# Whittling



## deepwoods (Aug 19, 2004)

Heres a generel question for all ye bottle folk - How much of an age indicator is whittled  glass? It seems to me that MOST of the very whittled bottles that Ive seen fall into the    mid-1800s to around 70,80 range. Anybody have a rule of thumb,and or,explanation for this?


----------



## diggerjeff (Aug 19, 2004)

when glass whas blown in a mold that had not come up to temperature ,maby the first few blown in a mold for that day, sometimes it would cause this effect as the outer layer cooled too quickly. you wont find this in abm bottles.


----------



## IRISH (Aug 20, 2004)

The glass being too cool caused heavy Whittling as well as what Diggerjeff posted,  I have seen a few machine made bottles with whittling but it's not as common as with the older bottles.


----------



## monalisa (Sep 4, 2006)

Hi, Can "whittling" be caused by the wood mold/mould?
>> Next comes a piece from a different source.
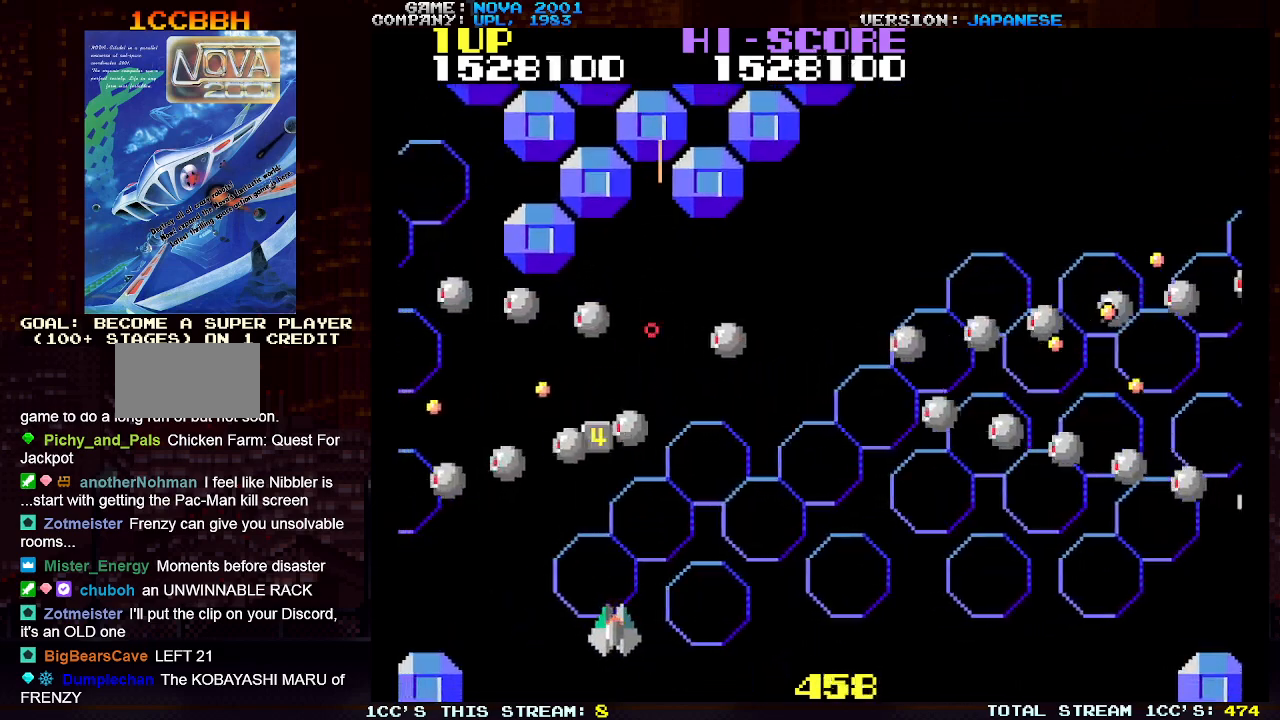
{"buttons": ["SQUARE", "TRIANGLE"], "left_stick": "right", "events": [[33, "SQUARE", "down"], [100, "SQUARE", "up"], [167, "SQUARE", "down"], [250, "SQUARE", "up"], [317, "SQUARE", "down"], [400, "SQUARE", "up"], [483, "SQUARE", "down"]]}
In other words, taking the outer shape & feel of the wood mold?? Thanks in advance, Mike in Maine


----------



## tombstone (Sep 4, 2006)

wood couldn't withstand the heat of molten glass.  Wooden molds is probably a myth introduced by people ignorant of the process.


----------



## monalisa (Sep 4, 2006)

Always willing to learn something......................Thanx Tombstone


----------



## GuntherHess (Sep 4, 2006)

> wood couldn't withstand the heat of molten glass. Wooden molds is probably a myth introduced by people ignorant of the process.


 
 Not a myth, wood molds were used.

Although wooden molds were extensively used in the very early days (pre-1800 up until the 1830s) of glass blowing and continued to be used for some applications until the early 20th century, including for the block in free-blowing, wood had too short of a life span to be of much use for most industrial bottle making where the temperature of molten glass was 2000Â°F and wood burns at about 1/4th that temperature (Whitall Tatum 1880; Toulouse 1966; Lohmann 1972).  It is believed impossible to visually determine that a bottle was blown in a wooden mold since these type of molds had to be kept very wet in order to avoid premature burn-out or even ignition when the hot glass hit the wood.  Due to the water, steam was formed in the mold creating a cushion that the bottle "rode" on between the glass and the mold surface.  This would not leave any trace of the mold surface texture and would likely preclude embossing on the bottle.  When used, wooden molds were often lined with clay, coal, pitch, and other materials to try to extend the life.  All were poor substitutes for metal molds (Atwater 1893; Toulouse 1966; Kendrick 1968; Lohmann 1972; Munsey 1970; Deiss pers. comm. 2005).

from 
http://www.blm.gov/historic_bottles/body.htm

 Of course "whittle marks" have nothign to do with wood molds.
 From the same site.
Whittle marks are a very descriptive term for a bottle body feature that almost never has anything whatsoever to do with its name.  The term "whittled" or "whittle marked" is a reference to a hammered or wavy surface to the glass that one could imagine was caused by the "whittled" marks of the mold maker on the inside surface of a wooden mold.  Early 19th century glass makers called this effect "ruffled glass" while later it was referred to as a "hammered look" (Toulouse 1966,


----------



## monalisa (Sep 5, 2006)

Hey all,

 Wow lots of great info. I was looking for the article which I read a long while ago, it was almost the same as the article posted......Thanx for the info.......learn something new everyday.......!I love this stuff~~


----------